Após o lançamento do ISTSat-1, o Técnico avança com duas novas missões espaciais

No dia 9 de julho, o ISTSat-1 completou dois anos em órbita. O primeiro nanossatélite universitário possui um tempo de vida estimado de cerca de 10 anos e está a ser acompanhado através da estação que se encontra no campus Oeiras o Técnico. O projeto reuniu a participação de quatro centros de investigação associados à Escola: o Instituto de Engenharia de Sistemas e Computadores – Investigação e Desenvolvimento (INESC-ID), o Instituto de Telecomunicações (IT), o Instituto de Engenharia Mecânica (idMEC) e o Instituto de Sistemas e Robótica (ISR-Lisboa). No entanto, a investigação e o desenvolvimento de sistemas não se limitou à criação deste satélite. Atualmente, os docentes, investigadores e estudantes do Técnico encontram-se em fase de preparação para duas novas missões espaciais, que incluem o Argus e o 5G Nanosatellite.
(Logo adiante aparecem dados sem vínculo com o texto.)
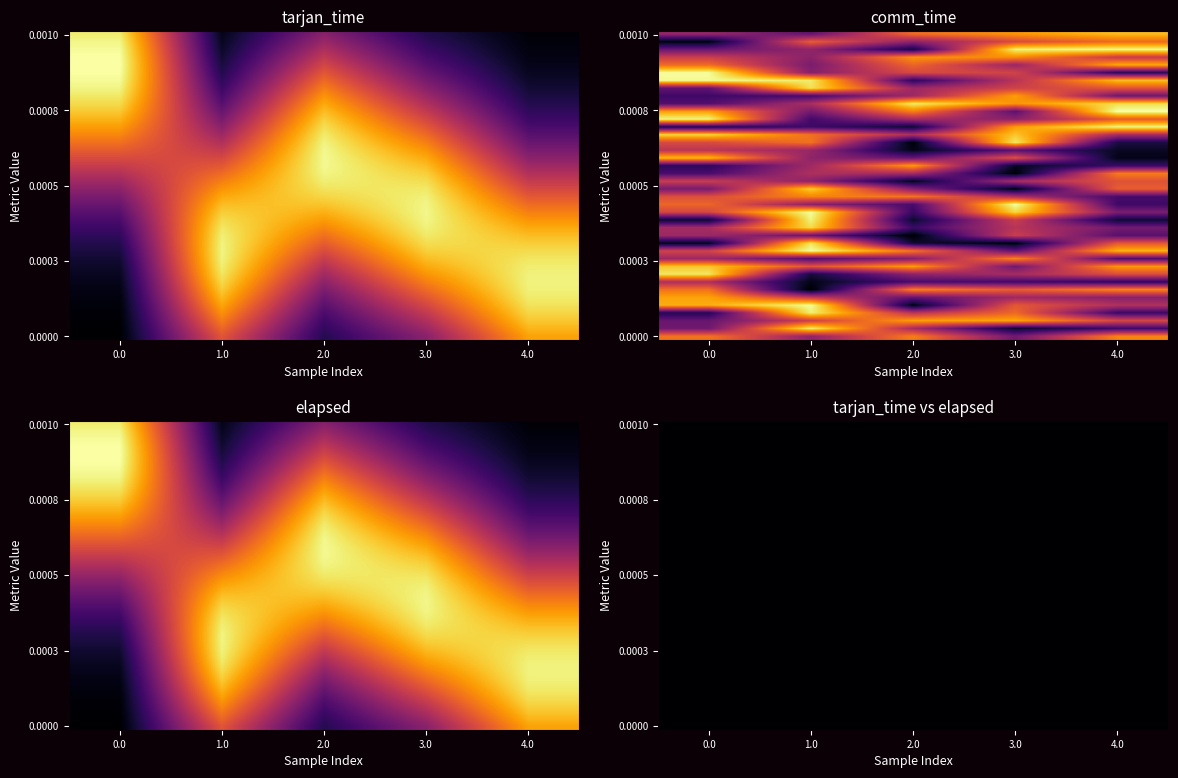

List the labels in order of elapsed value, largest first.

0, 0, 0, 0, 0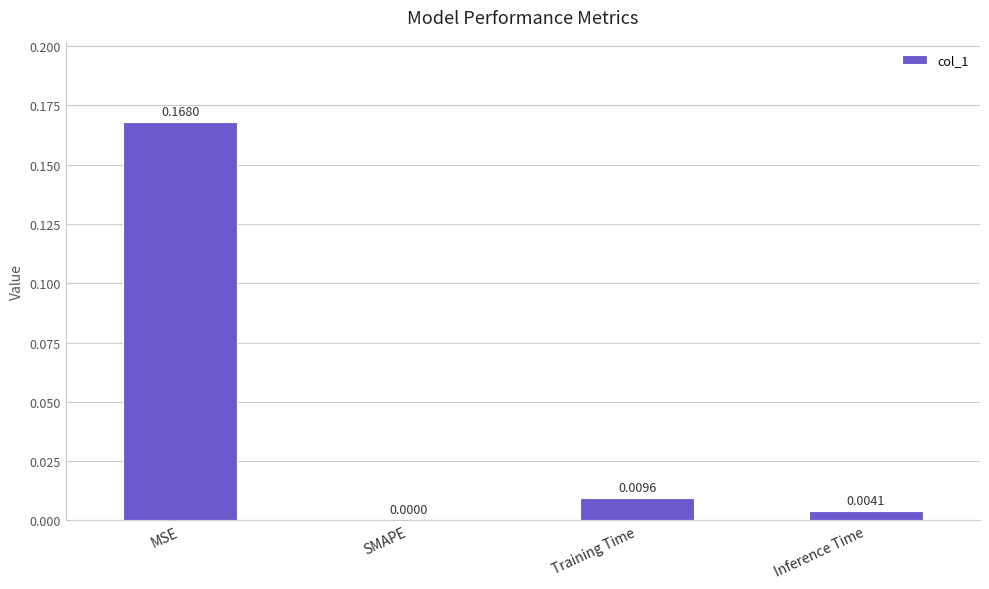

Which category has the highest value across all series?

MSE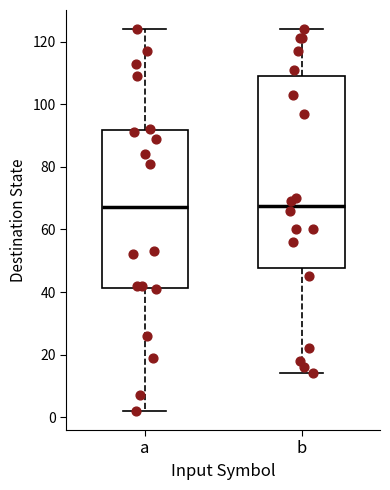

Comparing the boxes themselves (not the whiskers), which one is the tallest?

b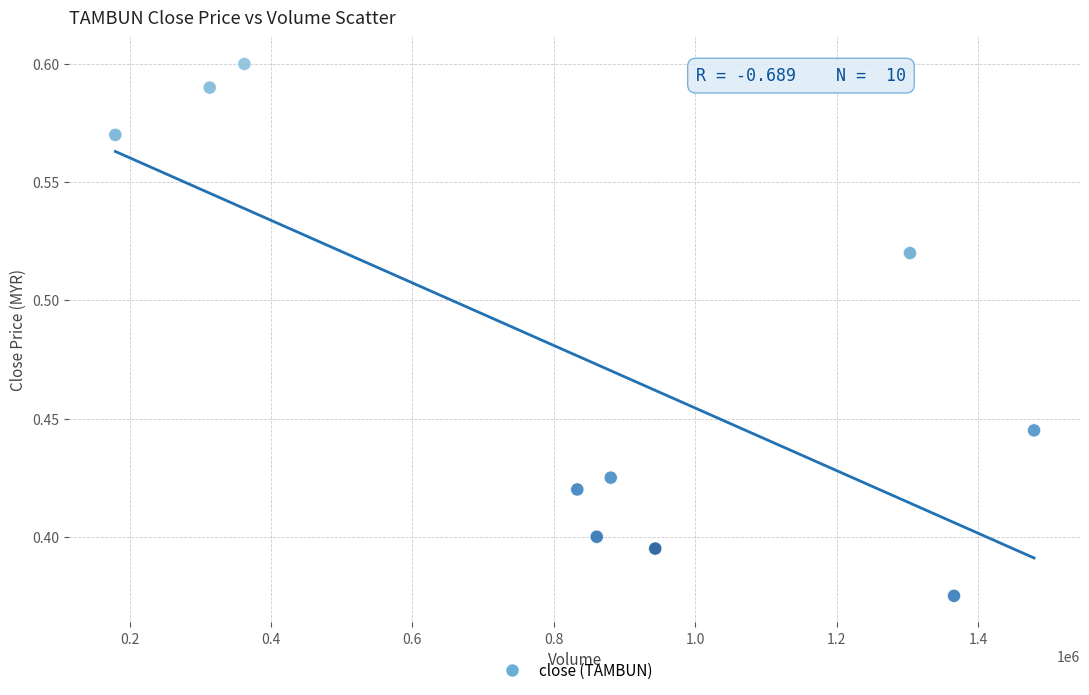

What is the range of X values (max minus min)?

1299300.0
O satélite Argus será lançado em outubro deste ano, a bordo da Transporter-18 da SpaceX. É constituído por dois satélites cúbicos (cubesats) e tem como objetivo determinar autonomamente a posição e orientação de satélites em órbita, recorrendo a algoritmos de inteligência artificial executados diretamente a bordo. O sistema possui quatro câmeras e um processador, que contribuirão para a estimação da posição do satélite, com base na recolha e análise de imagens da superfície terrestre. A missão será acompanhada através da estação do campus Oeiras. Este projeto resulta de uma parceria entre o Técnico, em particular do NanoSatLab, e a Carnegie Mellon University (CMU).

Já o 5G Nanosatellite visa demonstrar a ligação direta entre um satélite em órbita baixa e a rede terrestre 5G, combinando um terminal 5G e uma antena compacta desenvolvida pelo NanoSatLab. Este satélite tem como objetivo multiplicar as janelas de transferência de dados a partir de satélites, atualmente limitadas a quatro períodos de dez minutos por dia. A iniciativa conta com o apoio da Altice Labs e da Universidade do Luxemburgo. O satélite será lançado em 2029.
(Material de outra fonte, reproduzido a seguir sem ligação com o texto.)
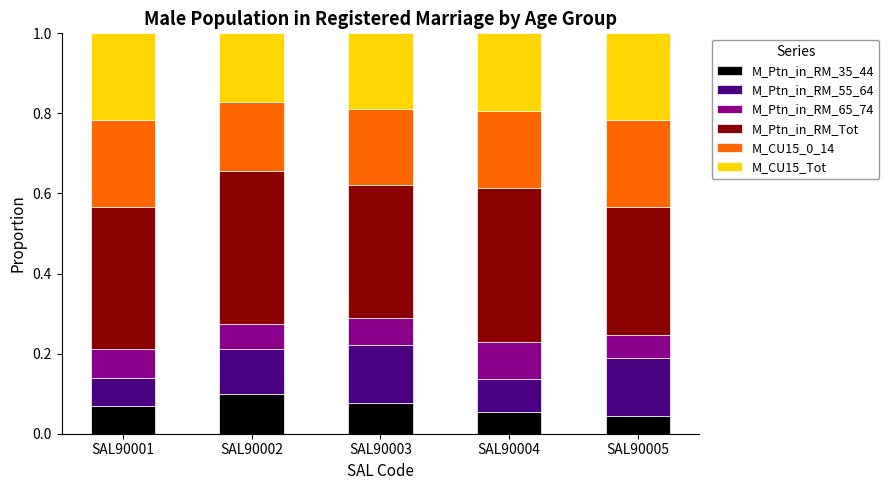

True or false: M_Ptn_in_RM_35_44 has a value of 0.1 at SAL90001.

True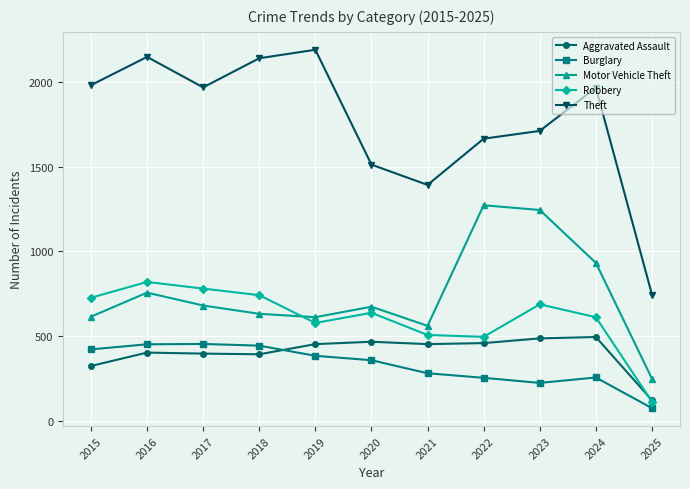

True or false: Theft and Robbery cross at least once.

False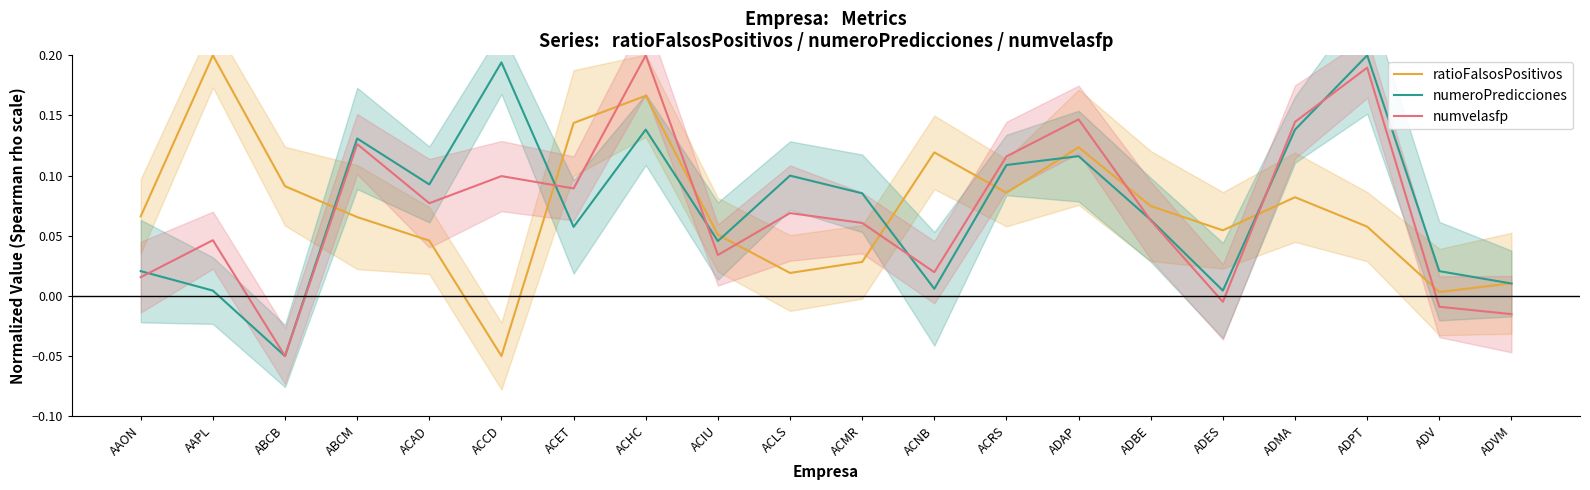

How many data points in numvelasfp are above 0?

16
O ISTSat-1 demonstrou que o Instituto Superior Técnico tem capacidade para desenvolver tecnologia espacial de forma integrada, envolvendo estudantes, investigadores e parceiros nacionais e internacionais; hoje temos uma equipa mais experiente, uma infraestrutura consolidada e conhecimento que nos permite participar em missões mais ambiciosas.

 João Paulo Monteiro, investigador do IST NanoSatLab e do ISR-Lisboa. 

Além da componente de investigação, o desenvolvimento do ISTSat-1 teve igualmente impacto na comunidade estudantil. Após o lançamento do nanossatélite, os estudantes criaram o grupo LISAT – Lisbon Student Satellite Team, que se dedica à criação de protótipos para missões espaciais, através da orientação de investigadores.